INFORMATION below:

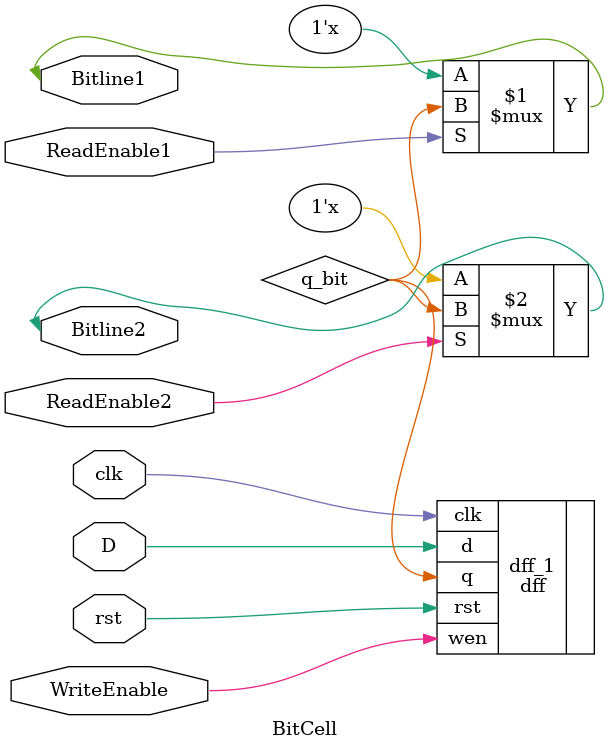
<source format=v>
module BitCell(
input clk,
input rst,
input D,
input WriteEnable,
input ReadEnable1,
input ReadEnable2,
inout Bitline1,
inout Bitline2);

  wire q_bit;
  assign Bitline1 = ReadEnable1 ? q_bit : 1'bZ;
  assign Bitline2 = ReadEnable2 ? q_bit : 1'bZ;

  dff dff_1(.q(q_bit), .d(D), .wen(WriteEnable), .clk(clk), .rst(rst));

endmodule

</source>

End of INFORMATION.

*WORK ITEM*
What you return must match the records letter for letter, except that the pictures stay out.

*OUTPUT OF THE EXERCISE*
<source format=v>
module BitCell(
input clk,
input rst,
input D,
input WriteEnable,
input ReadEnable1,
input ReadEnable2,
inout Bitline1,
inout Bitline2);

  wire q_bit;
  assign Bitline1 = ReadEnable1 ? q_bit : 1'bZ;
  assign Bitline2 = ReadEnable2 ? q_bit : 1'bZ;

  dff dff_1(.q(q_bit), .d(D), .wen(WriteEnable), .clk(clk), .rst(rst));

endmodule

</source>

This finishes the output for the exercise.